*** Opening of LISTED RECORDS ***

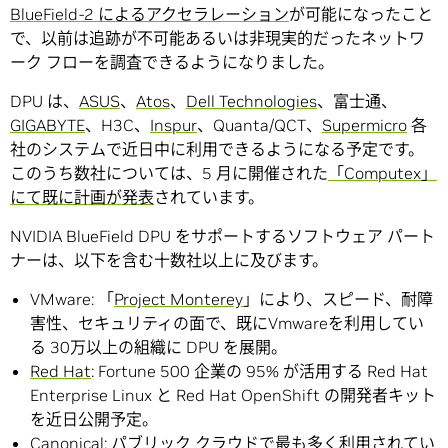
BlueField-2 によるアクセラレーション
が可能になったこと
で、以前は追跡が不可能あるいは非現実的だったネットワ
ーク フローを調査できるようになりました。
DPU は、
ASUS
、
Atos
、
Dell Technologies
、富士通、
GIGABYTE
、H3C、
Inspur
、Quanta/QCT、
Supermicro
各
社のシステムで近日中に利用できるようになる予定です。
このうち数社については、5 月に開催された
「Computex」
にて既に計画が発表
されています。
NVIDIA BlueField DPU をサポートするソフトウェア パート
ナーは、以下を含む十数社以上に及びます。
VMware: 「
Project Monterey
」により、スピード、耐障
害性、セキュリティの面で、既にVmwareを利用してい
る 30万以上の組織に DPU を展開。
Red Hat
: Fortune 500 企業の 95% が活用する Red Hat
Enterprise Linux と Red Hat OpenShift の開発者キット
を近日公開予定。
Canonical
: パブリック クラウドで最も多く利用されてい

*** Close of LISTED RECORDS ***

■ EXERCISE PROMPT
State how many lines in the records above contain the string "BlueField". Give only the number.

■ TASK RESPONSE
2